Na opinião da especialista, a meta 4 é o reflexo do sistema educacional: o aluno entra na escola, mas não há uma estratégia articulada da base até o ensino médio, o que exige um projeto para equacionar a questão. Essa sala de aula às avessas compromete, diretamente, o tripé acesso, permanência e aprendizagem. “Estamos conseguindo colocar a maioria dos alunos na escola, ainda que haja vários fora do sistema (muitos que não concluíram estão fora). Depois, a questão vai piorando, pois o estudante precisa permanecer e esse número, de modo geral, está muito ruim, porque não estão conseguindo concluir”, relata Thaiane. “Quando se olha a nota do Saeb (Sistema de Avaliação Básica) e do Ideb (Índice de Desenvolvimento da Educação Básica), a situação fica ainda mais feia. Pode até estar na escola, mas os que estão sobrevivendo não conseguem aprender os níveis adequados.”
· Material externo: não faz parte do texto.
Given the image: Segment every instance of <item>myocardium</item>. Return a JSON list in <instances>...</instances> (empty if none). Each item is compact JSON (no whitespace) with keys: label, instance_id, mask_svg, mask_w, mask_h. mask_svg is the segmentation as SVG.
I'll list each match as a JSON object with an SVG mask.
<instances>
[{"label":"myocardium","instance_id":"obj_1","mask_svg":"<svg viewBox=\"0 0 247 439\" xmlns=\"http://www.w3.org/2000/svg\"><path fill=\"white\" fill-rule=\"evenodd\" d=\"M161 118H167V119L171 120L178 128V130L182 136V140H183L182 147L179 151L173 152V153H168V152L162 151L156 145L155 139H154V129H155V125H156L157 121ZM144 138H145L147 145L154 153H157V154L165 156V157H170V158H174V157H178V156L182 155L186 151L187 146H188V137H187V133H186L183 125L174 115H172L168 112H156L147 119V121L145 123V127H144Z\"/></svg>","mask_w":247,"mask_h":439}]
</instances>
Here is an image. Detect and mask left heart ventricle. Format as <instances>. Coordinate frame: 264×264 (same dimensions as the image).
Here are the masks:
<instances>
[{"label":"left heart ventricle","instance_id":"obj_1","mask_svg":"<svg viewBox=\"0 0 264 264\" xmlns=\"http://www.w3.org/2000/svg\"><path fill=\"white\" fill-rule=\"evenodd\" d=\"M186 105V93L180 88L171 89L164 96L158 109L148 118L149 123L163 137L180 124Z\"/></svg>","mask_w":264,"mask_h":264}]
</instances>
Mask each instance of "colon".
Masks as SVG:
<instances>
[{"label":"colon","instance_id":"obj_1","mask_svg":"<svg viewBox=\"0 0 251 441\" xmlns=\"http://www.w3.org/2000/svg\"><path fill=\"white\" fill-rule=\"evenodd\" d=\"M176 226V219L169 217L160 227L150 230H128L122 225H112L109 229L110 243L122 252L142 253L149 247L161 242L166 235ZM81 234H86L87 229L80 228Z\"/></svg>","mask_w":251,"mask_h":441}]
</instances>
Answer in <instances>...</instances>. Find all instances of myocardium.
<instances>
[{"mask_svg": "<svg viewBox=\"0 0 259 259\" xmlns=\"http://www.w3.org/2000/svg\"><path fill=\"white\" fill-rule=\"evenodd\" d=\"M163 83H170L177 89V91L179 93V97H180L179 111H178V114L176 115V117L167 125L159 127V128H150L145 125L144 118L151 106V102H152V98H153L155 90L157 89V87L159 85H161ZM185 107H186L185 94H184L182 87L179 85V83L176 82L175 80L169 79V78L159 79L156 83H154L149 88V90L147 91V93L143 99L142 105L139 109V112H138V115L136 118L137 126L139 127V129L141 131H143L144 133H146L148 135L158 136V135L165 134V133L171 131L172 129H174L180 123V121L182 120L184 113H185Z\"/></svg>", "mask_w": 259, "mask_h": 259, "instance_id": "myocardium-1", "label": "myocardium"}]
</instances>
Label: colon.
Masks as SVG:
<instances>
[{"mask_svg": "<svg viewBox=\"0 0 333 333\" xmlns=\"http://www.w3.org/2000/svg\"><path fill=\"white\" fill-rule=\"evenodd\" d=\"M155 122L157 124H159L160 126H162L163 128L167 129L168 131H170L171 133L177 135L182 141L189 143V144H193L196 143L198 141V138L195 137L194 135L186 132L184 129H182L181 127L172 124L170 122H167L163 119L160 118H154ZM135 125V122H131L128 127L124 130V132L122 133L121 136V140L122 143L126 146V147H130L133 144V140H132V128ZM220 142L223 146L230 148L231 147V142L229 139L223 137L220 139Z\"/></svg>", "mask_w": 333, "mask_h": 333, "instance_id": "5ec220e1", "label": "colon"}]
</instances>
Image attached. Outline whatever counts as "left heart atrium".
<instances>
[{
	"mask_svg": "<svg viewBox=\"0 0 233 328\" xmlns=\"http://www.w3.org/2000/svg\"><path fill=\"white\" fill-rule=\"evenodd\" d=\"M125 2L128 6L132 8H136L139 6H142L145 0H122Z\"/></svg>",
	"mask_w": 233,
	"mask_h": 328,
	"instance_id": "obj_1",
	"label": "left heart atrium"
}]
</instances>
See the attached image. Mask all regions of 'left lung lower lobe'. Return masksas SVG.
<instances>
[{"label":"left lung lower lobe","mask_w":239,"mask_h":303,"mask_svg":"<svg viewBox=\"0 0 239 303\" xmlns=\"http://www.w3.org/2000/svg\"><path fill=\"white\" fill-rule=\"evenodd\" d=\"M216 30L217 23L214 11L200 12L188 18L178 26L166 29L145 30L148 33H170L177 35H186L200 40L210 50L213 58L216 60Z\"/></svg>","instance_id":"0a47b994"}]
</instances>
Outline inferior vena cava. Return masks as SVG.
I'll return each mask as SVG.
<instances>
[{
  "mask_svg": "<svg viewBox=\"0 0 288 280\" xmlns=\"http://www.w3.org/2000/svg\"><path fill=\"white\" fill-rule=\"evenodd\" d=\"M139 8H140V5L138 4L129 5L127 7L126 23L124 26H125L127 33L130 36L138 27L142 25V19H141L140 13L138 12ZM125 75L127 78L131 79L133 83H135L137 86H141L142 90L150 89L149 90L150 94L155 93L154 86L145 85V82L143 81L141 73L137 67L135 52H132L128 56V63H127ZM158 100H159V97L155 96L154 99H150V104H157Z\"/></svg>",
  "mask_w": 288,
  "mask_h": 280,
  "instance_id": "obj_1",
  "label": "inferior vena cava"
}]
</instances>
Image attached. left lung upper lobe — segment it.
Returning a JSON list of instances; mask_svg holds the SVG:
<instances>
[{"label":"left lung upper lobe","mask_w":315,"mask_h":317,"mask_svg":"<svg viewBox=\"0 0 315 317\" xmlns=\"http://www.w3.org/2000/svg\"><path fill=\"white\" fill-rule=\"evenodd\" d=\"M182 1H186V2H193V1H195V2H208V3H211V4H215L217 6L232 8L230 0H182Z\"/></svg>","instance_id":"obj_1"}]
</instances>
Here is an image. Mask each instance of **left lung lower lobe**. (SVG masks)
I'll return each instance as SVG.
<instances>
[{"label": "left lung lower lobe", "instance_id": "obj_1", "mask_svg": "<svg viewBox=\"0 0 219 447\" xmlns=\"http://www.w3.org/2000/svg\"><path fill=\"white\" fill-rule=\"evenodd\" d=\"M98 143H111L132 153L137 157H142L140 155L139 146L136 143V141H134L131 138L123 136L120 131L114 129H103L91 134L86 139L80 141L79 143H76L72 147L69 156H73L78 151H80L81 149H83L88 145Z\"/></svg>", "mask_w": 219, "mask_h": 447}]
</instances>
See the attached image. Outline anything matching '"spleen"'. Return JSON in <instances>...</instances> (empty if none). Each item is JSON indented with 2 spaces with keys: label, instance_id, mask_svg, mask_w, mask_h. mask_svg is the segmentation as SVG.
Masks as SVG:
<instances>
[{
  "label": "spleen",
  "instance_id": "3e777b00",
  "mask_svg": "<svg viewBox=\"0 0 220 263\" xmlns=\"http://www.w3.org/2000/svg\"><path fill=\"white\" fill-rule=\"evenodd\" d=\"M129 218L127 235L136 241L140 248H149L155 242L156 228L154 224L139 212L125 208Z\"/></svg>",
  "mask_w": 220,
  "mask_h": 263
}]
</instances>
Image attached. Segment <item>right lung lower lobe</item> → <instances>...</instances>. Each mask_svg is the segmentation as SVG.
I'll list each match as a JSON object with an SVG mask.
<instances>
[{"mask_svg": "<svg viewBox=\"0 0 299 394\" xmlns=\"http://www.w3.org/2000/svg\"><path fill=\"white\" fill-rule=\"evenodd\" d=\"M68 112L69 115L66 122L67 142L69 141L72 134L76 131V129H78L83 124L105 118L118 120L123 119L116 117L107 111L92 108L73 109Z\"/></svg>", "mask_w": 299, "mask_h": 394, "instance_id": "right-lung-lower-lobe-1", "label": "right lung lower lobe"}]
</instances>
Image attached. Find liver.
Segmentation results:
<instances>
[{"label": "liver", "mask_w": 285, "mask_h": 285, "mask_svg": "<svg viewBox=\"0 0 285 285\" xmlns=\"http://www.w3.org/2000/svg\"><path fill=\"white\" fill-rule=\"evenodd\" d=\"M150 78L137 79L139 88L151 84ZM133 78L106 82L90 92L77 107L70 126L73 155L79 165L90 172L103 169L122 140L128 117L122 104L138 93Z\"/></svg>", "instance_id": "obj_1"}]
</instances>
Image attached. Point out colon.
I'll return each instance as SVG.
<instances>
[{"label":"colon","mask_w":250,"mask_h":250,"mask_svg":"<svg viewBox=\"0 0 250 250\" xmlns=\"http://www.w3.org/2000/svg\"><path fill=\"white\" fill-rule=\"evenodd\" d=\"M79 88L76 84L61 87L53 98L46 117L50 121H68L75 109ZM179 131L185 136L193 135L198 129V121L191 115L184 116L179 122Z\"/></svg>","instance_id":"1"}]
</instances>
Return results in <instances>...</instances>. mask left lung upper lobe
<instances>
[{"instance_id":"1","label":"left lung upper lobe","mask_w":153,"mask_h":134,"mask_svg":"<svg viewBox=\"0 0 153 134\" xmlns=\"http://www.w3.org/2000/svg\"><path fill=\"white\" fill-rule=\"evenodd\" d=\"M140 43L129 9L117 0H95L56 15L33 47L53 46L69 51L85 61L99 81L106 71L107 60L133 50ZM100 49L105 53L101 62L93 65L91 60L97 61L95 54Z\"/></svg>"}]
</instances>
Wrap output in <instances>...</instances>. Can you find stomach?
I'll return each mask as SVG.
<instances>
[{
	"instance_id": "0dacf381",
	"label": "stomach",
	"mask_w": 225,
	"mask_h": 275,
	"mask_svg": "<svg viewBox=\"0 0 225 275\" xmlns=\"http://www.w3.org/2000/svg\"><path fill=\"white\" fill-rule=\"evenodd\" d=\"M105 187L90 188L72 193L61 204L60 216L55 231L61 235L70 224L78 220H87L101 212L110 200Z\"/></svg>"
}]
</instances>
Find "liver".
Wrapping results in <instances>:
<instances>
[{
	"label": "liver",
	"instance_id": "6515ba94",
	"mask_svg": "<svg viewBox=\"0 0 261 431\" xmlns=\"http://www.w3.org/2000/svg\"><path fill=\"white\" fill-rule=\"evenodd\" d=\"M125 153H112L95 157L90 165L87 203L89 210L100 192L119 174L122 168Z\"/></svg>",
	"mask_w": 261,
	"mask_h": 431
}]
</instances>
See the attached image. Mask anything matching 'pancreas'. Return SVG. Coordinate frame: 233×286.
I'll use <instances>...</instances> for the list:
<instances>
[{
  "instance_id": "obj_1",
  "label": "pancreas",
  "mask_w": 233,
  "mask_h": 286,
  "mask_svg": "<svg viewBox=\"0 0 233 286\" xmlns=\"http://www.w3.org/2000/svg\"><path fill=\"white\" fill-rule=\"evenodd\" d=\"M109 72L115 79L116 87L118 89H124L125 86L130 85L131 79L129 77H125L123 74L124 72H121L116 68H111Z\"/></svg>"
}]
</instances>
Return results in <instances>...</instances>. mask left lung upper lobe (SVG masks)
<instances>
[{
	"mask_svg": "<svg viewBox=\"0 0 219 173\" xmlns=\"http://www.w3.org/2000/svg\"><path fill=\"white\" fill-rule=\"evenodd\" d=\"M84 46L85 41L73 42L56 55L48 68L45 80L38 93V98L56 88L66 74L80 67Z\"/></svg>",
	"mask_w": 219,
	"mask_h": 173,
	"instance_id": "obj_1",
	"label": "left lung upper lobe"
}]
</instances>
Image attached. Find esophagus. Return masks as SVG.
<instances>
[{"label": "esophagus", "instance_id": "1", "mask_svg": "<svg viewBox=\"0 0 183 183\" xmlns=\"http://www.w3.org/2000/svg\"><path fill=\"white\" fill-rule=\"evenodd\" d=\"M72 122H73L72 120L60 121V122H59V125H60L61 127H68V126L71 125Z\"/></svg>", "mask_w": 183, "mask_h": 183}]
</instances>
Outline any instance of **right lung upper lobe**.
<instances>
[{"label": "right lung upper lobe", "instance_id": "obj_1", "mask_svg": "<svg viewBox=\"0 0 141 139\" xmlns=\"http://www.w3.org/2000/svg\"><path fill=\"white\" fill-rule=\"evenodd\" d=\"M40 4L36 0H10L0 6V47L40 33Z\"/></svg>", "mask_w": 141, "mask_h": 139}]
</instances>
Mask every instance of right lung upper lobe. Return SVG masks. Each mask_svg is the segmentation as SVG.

E em mais uma meta, o Brasil vai deixando o tempo passar. Longe de superar os objetivos postos até 2022, resta a esperança de não apenas resolver o problema do ensino médio, mas também dar atenção ao que vem sendo gestado desde a primeira infância, quando as questões de acesso à creche à pré-escola são apenas o início de uma sequência de transtornos, que culminam em níveis de aprendizagem ruins, que se alastram até o fim da educação básica. “Países que estão avançando mudaram já o modelo do ensino médio. O nosso é muito arcaico, pouco flexível, em que o jovem não tem protagonismo nem possibilidade de escolha. Os próximos governantes têm papel importante para assegurar que a implementação da base (nacional comum curricular) seja coerente para não regredirmos ainda mais. É preciso assegurar que os jovens não só tenham mais tempo na escola, mas tenham mais possibilidade de escolha e desenvolvam seus projetos de vida.”